Etrange écho que trouvent ces propos de Kafka dans ceux tenus cinq ans plus tard en 1927 par Thomas Edison, agent de télégraphe et inventeur, notamment, du gramophone, au journal THE PEOPLE :

« Plus je pénètre les mystères de la science, notamment en électricité et dans mes études sur la télégraphie sans fil, plus je suis entraîné à accepter que les anciens maitres, lorsqu’ils certifiaient l’immortalité de l’âme et le libre échange des pensées entre les vivants et les défunts, en savaient sur ce point beaucoup plus que nous. »

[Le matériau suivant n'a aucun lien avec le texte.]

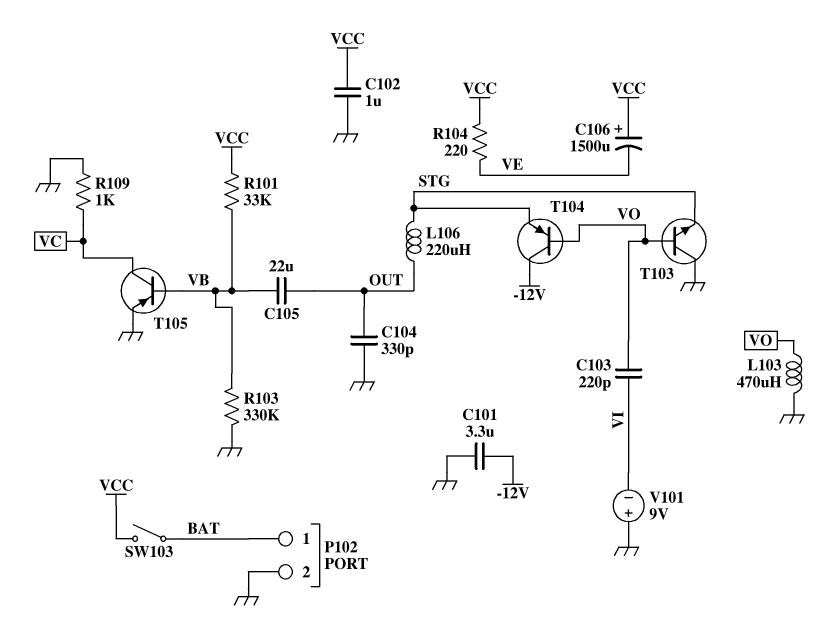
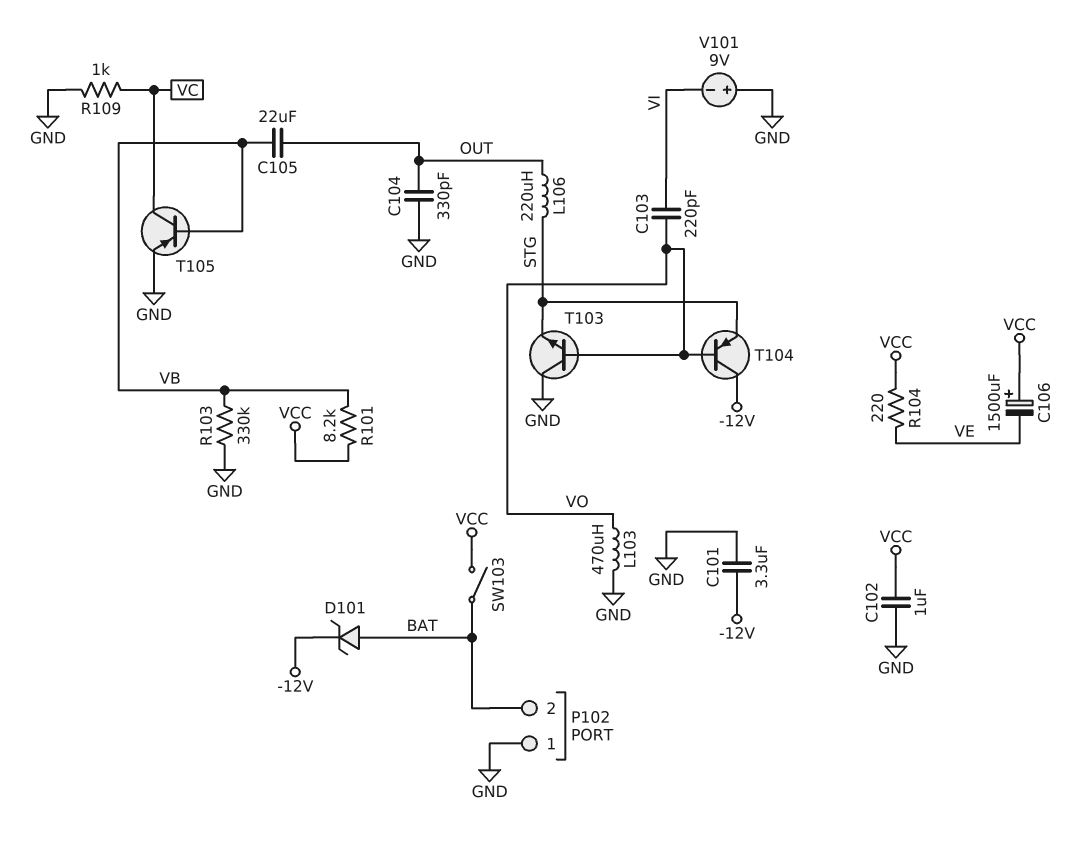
D101: none -> zener (A BAT, K -12V)
P102 pin 1: BAT -> GND
P102 pin 2: GND -> BAT
R101: 33k (VB, VCC) -> 8.2k (VB, VCC)

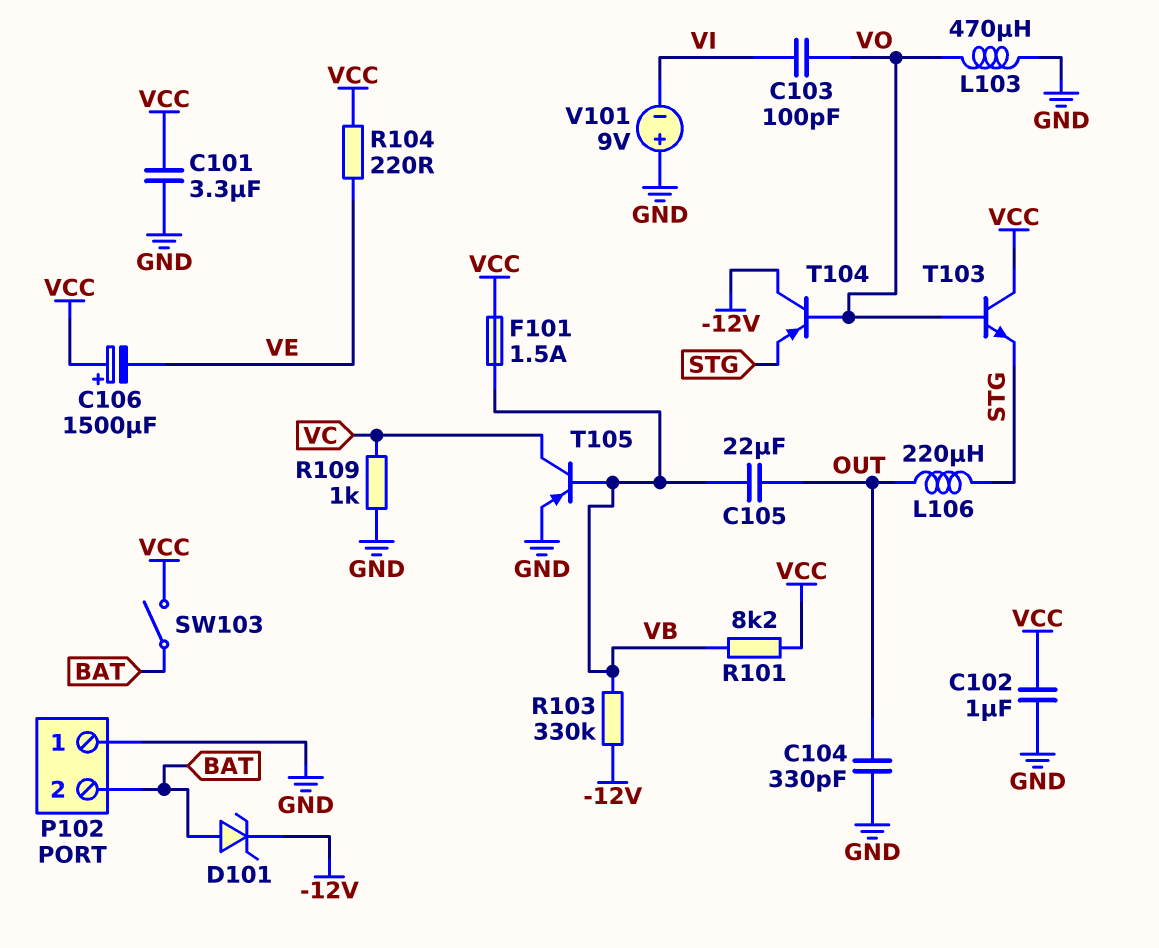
C101: 3.3uF (-12V, GND) -> 3.3uF (GND, VCC)
C103: 220pF (VI, VO) -> 100pF (VI, VO)
F101: none -> 1.5A (VB, VCC)
R103: 330k (GND, VB) -> 330k (-12V, VB)
T103: NPN (B VO, C GND, E STG) -> NPN (B VO, C VCC, E STG)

En effet, il est assez peu connu que Thomas Edison a travaillé sur les dernières années de sa vie à une machine à communiquer avec les fantômes — et consacré le dernier chapitre de son autobiographie, intitulée « le royaume de l’au-delà », à ses réflexions sur ce thème. Celles-ci sont redevenues accessibles lorsque Philippe Baudoin en proposa il y a trois ans une réédition augmentée d’une préface qui ne manque pas d’évoquer la lettre de Kafka :

https://www.youtube.com/watch?time_continue=5&v=WDfmTgfXGQ8

Et si la vision de l’au-delà et du fantômatique d’Edison pourrait se rapprocher dans sa simplicité enfantine et presque caricaturale plutôt de celle des Zaziris de Charles Tiphaigne de la Roche telle qu’Yves Citton nous a permis de les redécouvrir, que des propos tenus par Derrida dans sa réponse à la question de Pascale Ogier, cette ambition de mettre le développement technologique au service des ambitions spiritistes a donné lieu à une pratique assez fascinante, consistant à casser dans une radio le mécanisme qui lui permet de se fixer sur une seule fréquence pour la laisser sauter d’une fréquence à l’autre et interpréter les messages ainsi aléatoirement reconstitués. On trouve ainsi sur internet des exemples de mise en œuvre de ce protocole artistique et du dispositif qu’il produit, plus connu sous le nom de « Frank’s box » (en référence à son créateur Frank Supton) :

Frank’s box ex.1 :

https://www.youtube.com/watch?v=3QGeY15uLIM

Frank’s box ex.2 :

https://www.youtube.com/watch?v=aVD4oQM_NNM

Coïncidence intéressante, il semble que les plans de ce mécanisme aient été diffusés publiquement par mise en ligne par Frank Supton en 1995, soit un an précisément après que Bernard Stiegler, qui préparait alors sa thèse sous la direction de Jacques Derrida, l’ait interviewé à son tour et en revenant avec lui sur son entretien de 1983 avec Pascale Ogier.

Si les six heures de film de cet entretien ne sont disponibles qu’aux visiteurs des archives de l’INA, un livre en a cependant été tiré, intitulé Echographies de la télévision — dont la version française est aujourd’hui rare, alors que sa traduction en anglais est disponible gratuitement sur internet en quelques clics.

Une dernière trace enfin se présente comme une forme d’aboutissement cumulé des précédents, à savoir l’interview en 2003 de Bernard Stiegler par Ken McMullen à propos à la fois de l’entretien de Derrida et Pascale Ogier et de celui conduit par Bernard Stiegler de Jacques Derrida.